The concern over the relationship between soluble vascular cell adhesion molecule-1 (sVCAM-1), lipid parameters, and the development of macroalbuminuria is quite valid. We had the same concerns and for that reason the findings were not incorporated in the abstract or conclusions, but only in the text. We are confident that sample integrity is not behind the controversial findings for sVCAM-1. 1) Frozen samples received from the Diabetes Control and Complications Trial/Epidemiology of Diabetes Interventions and Complications (DCCT/EDIC) study were aliquoted when the sample was first unthawed and all the aliquots were frozen immediately. A fresh frozen aliquot was retrieved for any measurement performed thereafter, avoiding thawing and unthawing of samples. 2) A randomly selected subgroup of samples collected during 1997–1999 in which adhesion molecules were run at the time of collection were rerun in 2009 in frozen aliquots, and the levels were not statistically different from the original measurements. 3) Our levels for soluble intracellular adhesion molecule-1 and sVCAM-1 were higher than those reported in 2008 in the same samples by the Harvard group (5), who similarly did not find an association between sVCAM-1 levels and change in albumin excretion rate levels over time. Specifically, they used mixed-effects regression to examine the relationship between sVCAM-1 tertiles and change in albumin excretion rate throughout DCCT.
We decided to report the sVCAM-1 data regardless of our inability to logically explain the results as we firmly believe that properly collected data, even when discordant from current dogma, should be reported. Although the reason for the apparent discrepancy is not obvious now, possible reasons may emerge in the future and it is important for advancement of science to record “unexpected” findings when there is no valid reason to exclude them.

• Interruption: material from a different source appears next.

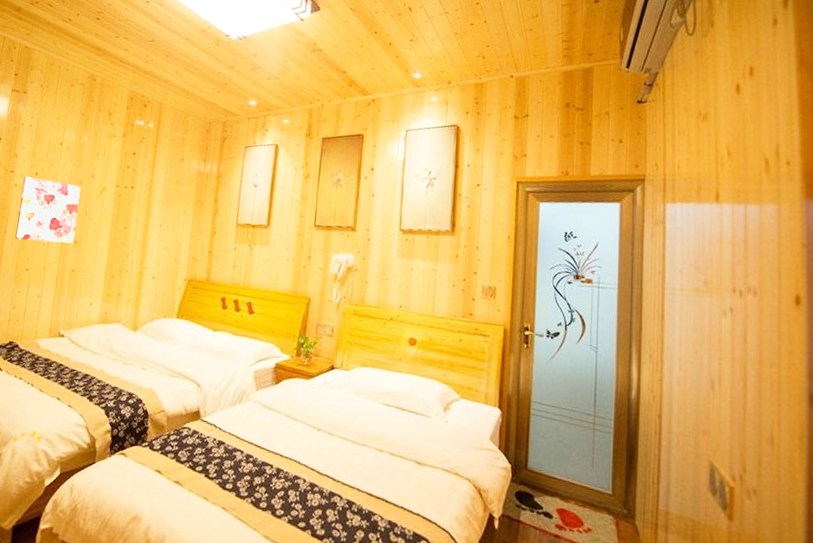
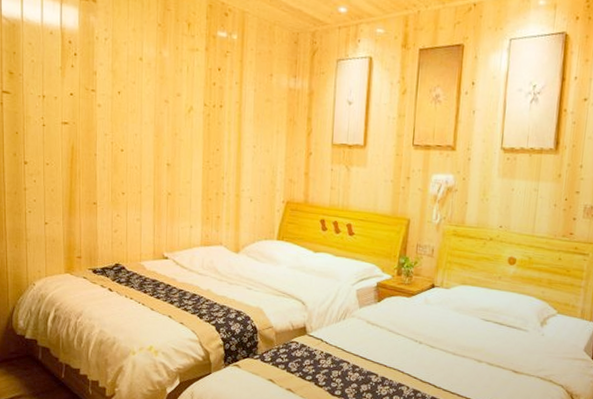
wall art: present [15,176,81,244] -> none [106,96,168,167]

Sufficient data are presently available to allow us to conclude that endothelial dysfunction is associated with nephropathy in type 1 diabetes (6–8). Whether specific adhesion molecules or clusters of adhesion molecules are more predictive of disease progression than others may depend on the stage of disease at the time of the sample collection and the outcome being assessed. Adhesion molecule families are functionally distinct and their impact may be seen at different stages of disease. The data reported by several investigators, including our own, will help in the design of future, more detailed studies.
Funding and Duality of Interest. This work was supported by the grant R01-DK-081352 funded by National Institutes of Health/National Institute of Diabetes and Digestive and Kidney Diseases (NIH/NIDDK). This work was also supported by the Research Service of the Ralph H. Johnson Medical Center, Department of the Veterans Affairs. The DCCT/EDIC was sponsored through research contracts from the Division of Diabetes, Endocrinology and Metabolic Diseases (NIDDK) of the NIH. Additional support was provided by the National Center for Research Resources through the General Clinical Research Centers program and by Genentech, Inc., through a Cooperative Research and Development Agreement with the NIDDK. No other potential conflicts of interest relevant to this article were reported.
The contents of this article do not represent the views of the Department of Veterans Affairs or the U.S. government.